---------- Records shown ----------

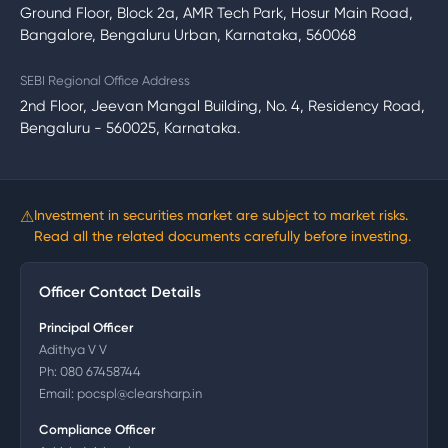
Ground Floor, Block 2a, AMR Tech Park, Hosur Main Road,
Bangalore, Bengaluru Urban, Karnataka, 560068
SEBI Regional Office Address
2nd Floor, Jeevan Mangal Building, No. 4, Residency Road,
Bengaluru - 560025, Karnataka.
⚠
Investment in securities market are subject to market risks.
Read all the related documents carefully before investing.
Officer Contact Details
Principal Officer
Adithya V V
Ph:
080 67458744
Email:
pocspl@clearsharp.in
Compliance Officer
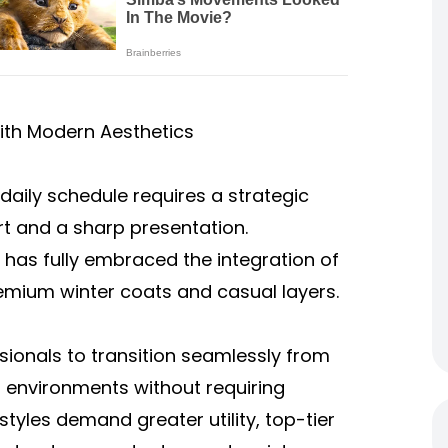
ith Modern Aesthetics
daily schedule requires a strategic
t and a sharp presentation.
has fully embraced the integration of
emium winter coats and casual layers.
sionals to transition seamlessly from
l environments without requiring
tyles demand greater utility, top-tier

----------
---------- Records shown ----------

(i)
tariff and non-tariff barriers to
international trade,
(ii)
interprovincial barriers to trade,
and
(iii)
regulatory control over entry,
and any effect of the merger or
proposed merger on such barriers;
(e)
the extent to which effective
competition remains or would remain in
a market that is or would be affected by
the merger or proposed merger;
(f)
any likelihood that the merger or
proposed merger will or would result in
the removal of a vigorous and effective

----------

Problem description
Copy out every line of the material above that contains the string "effective".

Exercise solution
the extent to which effective
the removal of a vigorous and effective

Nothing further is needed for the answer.